The App Report Builder tool can then be used to create output reports for the analysis, these are automatically generated once the Analysis is marked as Complete. For more information about the App Report Builder tool, please refer to the App Report Builder Documentation. Here is an example of an output report:

Access the Genomes Folder For Genome Reference Data

In your Native Apps Virtual Machine, you will find the genomes folder. In this folder, on your local Virtual Machine, you will find only the Phix reference genome. To reduce the size of the Virtual Machine, we have only limited genomes available for local testing. However, we are working on integrating all of iGenomes and many other references into our genomes folder.

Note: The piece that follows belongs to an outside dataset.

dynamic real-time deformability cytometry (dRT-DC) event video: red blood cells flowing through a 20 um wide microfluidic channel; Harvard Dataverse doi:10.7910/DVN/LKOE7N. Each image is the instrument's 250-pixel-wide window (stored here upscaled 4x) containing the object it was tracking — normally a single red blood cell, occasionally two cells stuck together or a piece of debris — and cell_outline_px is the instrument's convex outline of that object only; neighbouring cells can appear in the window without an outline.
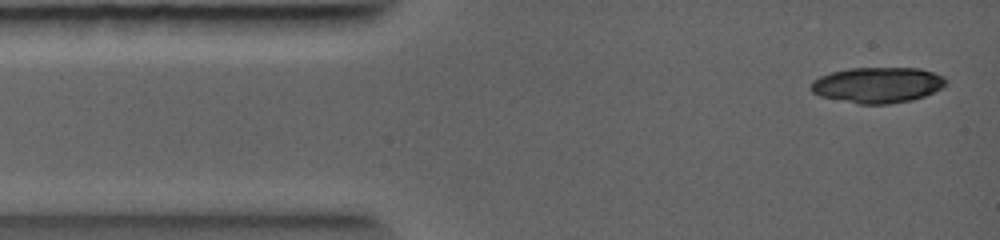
{"species": "common noctule bat (a hibernating species)", "species_latin": "Nyctalus noctula", "temperature_condition": "warm", "stored_images_in_passage": 3, "camera_frame_rate_fps": 5000, "um_per_image_px": 0.085, "animal": {"sex": "female", "body_mass_g": 19.0, "forearm_length_mm": 56.7}, "frame": {"image": 1, "passage_image": 1, "time_ms": 0.0, "image_size_px": [1000, 240], "cell_outline_px": [[948, 80], [940, 88], [924, 96], [912, 100], [888, 104], [860, 104], [820, 96], [812, 92], [808, 88], [812, 80], [820, 76], [832, 72], [848, 68], [920, 68], [944, 76]], "centroid_in_image_um": [74.56, 7.22], "position_along_channel_um": 10.4, "area_um2": 28.09}}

In addition, the genomes folder in the Amazon Machine that runs in BaseSpace (instead of locally) has a more robust collection of reference genomes.

The genomes folder can be duplicated on your Docker image by following the Adding Files to your Image.

How to determine which genomes are available

In order to determine what genomes are available for an application, we have created a Docker image that you can run in your account. When launched as a Native app, this Docker image will output a text file with the full structure of the genomes drive.

In order to view the full genomes drive, you must run the application in the BaseSpace Cloud Infrastructure. The VM that we provide has a limited genomes drive with only select genomes available.

The docker image can be pulled down with the following command:

sudo docker pull rwentzel/list-genomes

Now, you can go to the developer portal and configure one of your applications to point to rwentzel/list-genomes as the docker image in the callbacks.js script. Your callbacks.js script should look like the following example:

function launchSpec(dataProvider)
    var project = dataProvider.GetProperty("Input.project-id");
    var appResultPathArg = "/data/output/appresults/" + project.Id + "/results";

    var retval = {
        commandLine: ["/opt/illumina/list-genomes/", "/genomes", appResultPathArg],
        containerImageId: "rwentzel/list-genomes"

After the callbacks.js script is configured, simply go to the form for your application in the Form Builder and launch the application.

The output of the application will be a genomes list file.

This Docker image can be further tweaked in order to output more detailed information, feel free to view the source in the Docker image in order to tweak it to your specific needs.

Scratch Folder for Storing Files During Analysis

In some cases, an app may need to use scratch space while it is computing. This is available within BaseSpace in the data/scratch folder. The other directories have limits on how much data can be added, which can cause the app to fail, so please use the scratch folder in all cases.